- INSTRUCTIONS TO FOLLOW: Give back exactly the lines from the line that contains "hfov_deg: 8.1" to the last line of the listing below, inclusive, and no others.

- STORED DATA:
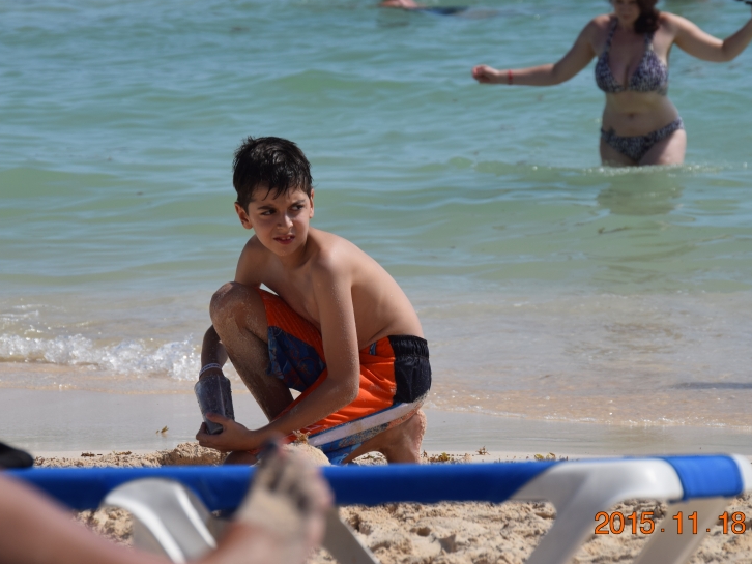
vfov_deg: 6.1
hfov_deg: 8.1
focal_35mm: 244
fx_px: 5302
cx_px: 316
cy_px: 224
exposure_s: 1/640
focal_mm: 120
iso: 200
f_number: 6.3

- SOLUTION:
hfov_deg: 8.1
focal_35mm: 244
fx_px: 5302
cx_px: 316
cy_px: 224
exposure_s: 1/640
focal_mm: 120
iso: 200
f_number: 6.3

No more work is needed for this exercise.